ARTICLES OF INCORPORATION
FOR A NOT FOR PROFIT ORGANIZATION WHICH IS NOT A PRIVATE FOUNDATION.------
ARTICLES OF
INCORPORATION OF [NAME]
The undersigned, acting
as incorporators of a corporation under the Not for Profit Corporation Act of
the State of [NAME], adopt the following articles of incorporation for such
corporation:
ARTICLE I
The name of the
corporation, hereinafter referred to as the "Corporation" is [NAME].
ARTICLE II
The period of duration
of the Corporation is perpetual.
ARTICLE III
The Corporation is
organized exclusively for charitable, religious, educational, and scientific
purposes, including for such purposes, the making of distributions to
organizations that qualify as exempt organizations under section 501(c)(3) of
the Internal Revenue Code, or corresponding section of any future federal tax
code. The Corporation may receive and administer funds for scientific,
religious, educational, and charitable purposes, within the meaning of Section
501(c)(3) of the Internal Revenue Code of 1986 and to that end, the
Corporation is empowered to hold any property, or any undivided interest
therein, without limitation as to amount or value; to dispose of any such
property and to invest, reinvest, or deal with the principal or the income in
such manner as, in the judgment of the directors, will best promote the
purposes of the Corporation, without limitation, except such limitations, if
any, as may be contained in the instrument under which such property is
received, these Articles of Incorporation, the By-Laws of the Corporation, or
any applicable laws, to do any other act or thing incidental to or connected
with the foregoing purposes or in advancement thereof, but not for the
pecuniary profit or financial gain of its directors or officers except as
permitted under the Not-for-Profit Corporation Law.
No part of the net
earnings of the Corporation shall inure to the benefit of any member, trustee,
officer of the Corporation, or any private individual, except that reasonable
compensation may be paid for services rendered to or for the Corporation
affecting one or more of its purposes, and no member, trustee, officer of the
Corporation, or any private individual shall be entitled to share in the
distribution of any of the corporate assets on dissolution of the Corporation.

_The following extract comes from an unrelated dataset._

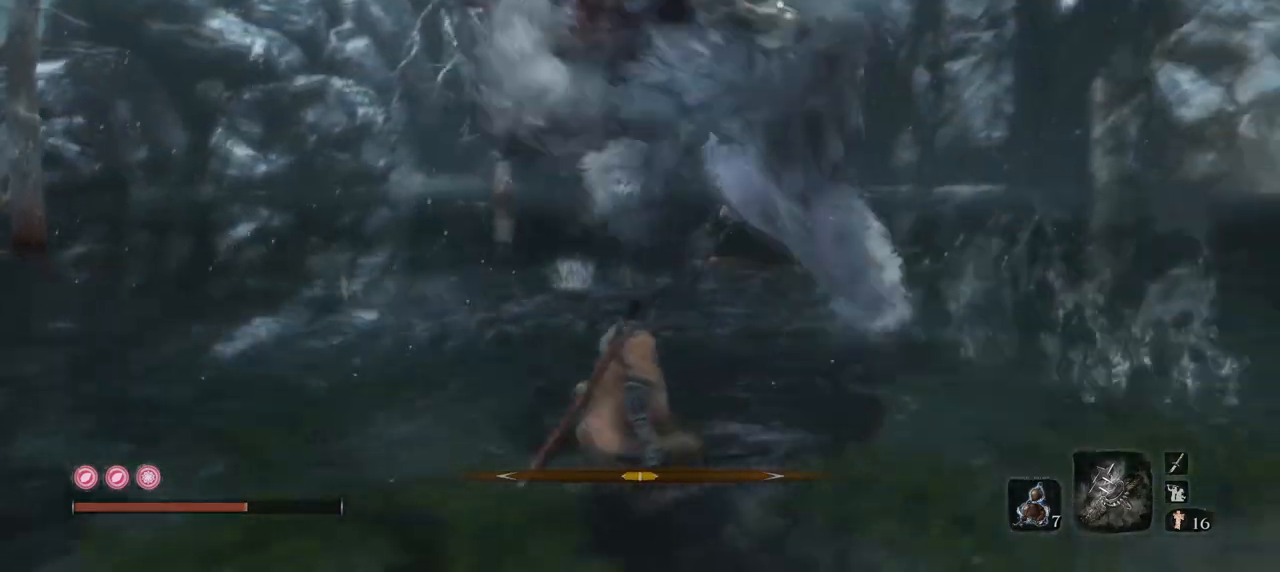
{"keys": ["q"], "mouse": [], "events": [[34, "mouse_right", "down"], [250, "mouse_right", "up"]]}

No substantial part of the activities of the Corporation shall be the carrying
on of propaganda, or otherwise attempting, to influence legislation, and the
Corporation shall not participate in or intervene in, including the
publication or distribution of statements, any political campaign on behalf of
any candidate for public office.
Upon the dissolution of
the Corporation or the winding up of its affairs, the assets of the
Corporation shall be distributed exclusively to one or more charitable,
religious, scientific, testing for public safety, literary, or educational
organizations which would then qualify under the provisions of Section
501(c)(3) of the Internal Revenue Code and its Regulations as they now exist
or as they may be hereafter amended, or to the federal government, or to a
state or local government, for a public purpose. Any such assets not so
disposed of shall be disposed of by the Court of Common Pleas of the county in
which the principal office of the Corporation is then located, exclusively for
such purposes or to such organization or organizations as said Court shall
determine, which are organized and operated exclusively for such purposes.
ARTICLE IV
The qualifications for
members and the manner of their admissions shall be regulated by the by-laws.
ARTICLE V
The initial street
address in the state of [NAME] of the initial registered office of the
Corporation is [LOCATION], and the name of the initial registered agent at
such address Is [NAME].
ARTICLE VI
The territory in which
the operations of the Corporation are principally to be conducted is the
United States of America and its territories and possessions, but the
operations of the Corporation shall not be limited to such territory.
ARTICLE VII
The initial board of
directors shall consist of at least three (3) members, who need not be
residents of the state of [NAME].
ARTICLE VIII
The names and addresses
of the persons who shall serve as directors until the first annual meeting of
members, or until their successors shall have been elected and qualified, are
as follows: [DESCRIBE]
ARTICLE IX
The names and addresses
of the initial incorporators are as follows: [NAMES]
IN WITNESS WHEREOF, the
undersigned have made and subscribed to these Articles of Incorporation at
[LOCATION] on [DATE].
[NAME][NAME]
STATE OF [NAME] COUNTY
OF [NAME]
The foregoing
instrument was acknowledged before me this [DATE].